# Chapter 3: Implementation Details

This chapter explains how distfeat works internally, from data structures to algorithms. Understanding these details helps users extend the library and researchers reproduce the methods.

## Architecture Overview

distfeat follows a modular design with clear separation of concerns:

In [None]:
# Import the main modules to show the structure
import distfeat
from distfeat import features, distances, normalization, io, config

print("distfeat module structure:")
print(f"  features:      {len([x for x in dir(features) if not x.startswith('_')])} public functions")
print(f"  distances:     {len([x for x in dir(distances) if not x.startswith('_')])} public functions")
print(f"  normalization: {len([x for x in dir(normalization) if not x.startswith('_')])} public functions")
print(f"  io:            {len([x for x in dir(io) if not x.startswith('_')])} public functions")
print(f"  config:        {len([x for x in dir(config) if not x.startswith('_')])} public functions")

print("\nMain API functions:")
api_functions = [name for name in dir(distfeat) if not name.startswith('_')]
for func in api_functions[:10]:  # Show first 10
    print(f"  - {func}")
if len(api_functions) > 10:
    print(f"  ... and {len(api_functions) - 10} more")
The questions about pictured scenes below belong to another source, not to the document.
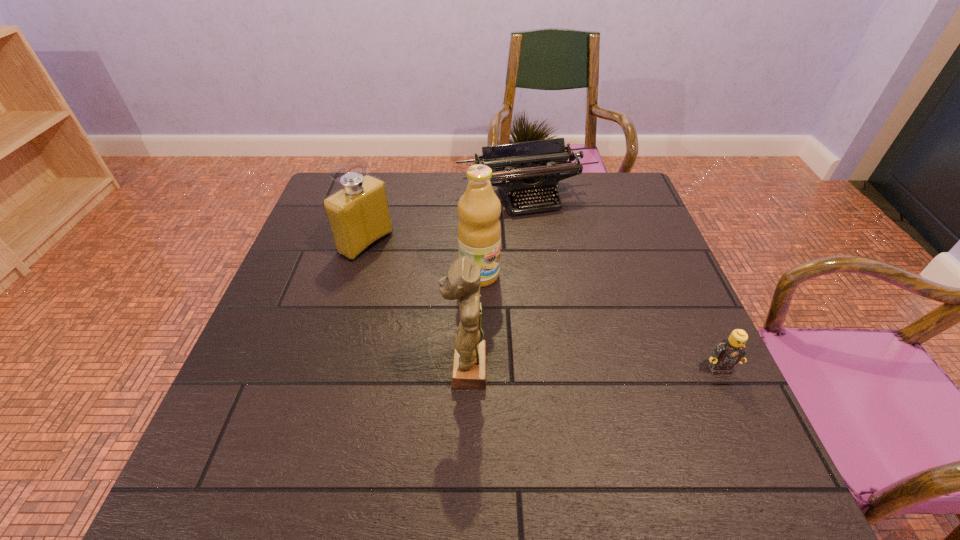
Where is `vacant space situated on the label of the olive oil`? vacant space situated on the label of the olive oil is located at coordinates (581, 349).

Image resolution: width=960 pixels, height=540 pixels. Identify the location of object at the far edge. (x=548, y=159).

Identify the location of object that is at the left edge. The image size is (960, 540). (358, 214).

Identify the location of Lego that is positioned at the right edge. (729, 352).

At what (x,y) coordinates should I click in order to perform the action: click on typewriter located at the right edge. Please return your answer as a coordinate pair (x, y). The height and width of the screenshot is (540, 960). Looking at the image, I should click on (548, 159).

Where is `object present at the far right corner`? object present at the far right corner is located at coordinates (548, 159).

Locate an element on the screen. The width and height of the screenshot is (960, 540). vacant space at the far edge is located at coordinates (437, 180).

Locate an element on the screen. This screenshot has width=960, height=540. vacant space at the near edge is located at coordinates (596, 410).

You are a GUI agent. You are given a task and a screenshot of the screen. Output one action in this format:
    pyautogui.click(x=<x>, y=<y>)
    Task: Click on the free region at the left edge
    
    Given the screenshot: What is the action you would take?
    pyautogui.click(x=272, y=375)

Image resolution: width=960 pixels, height=540 pixels. In the image, there is a desktop. What are the coordinates of `blank space at the right edge` in the screenshot? It's located at (631, 333).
## Feature System Implementation

### Data Loading and Caching

The feature system uses a global cache for efficiency:

In [None]:
from distfeat.features import _initialize_features, get_feature_names, get_feature_system
import time

# Time the initialization
start_time = time.time()
_initialize_features()
init_time = time.time() - start_time

print(f"Feature system initialization: {init_time:.3f} seconds")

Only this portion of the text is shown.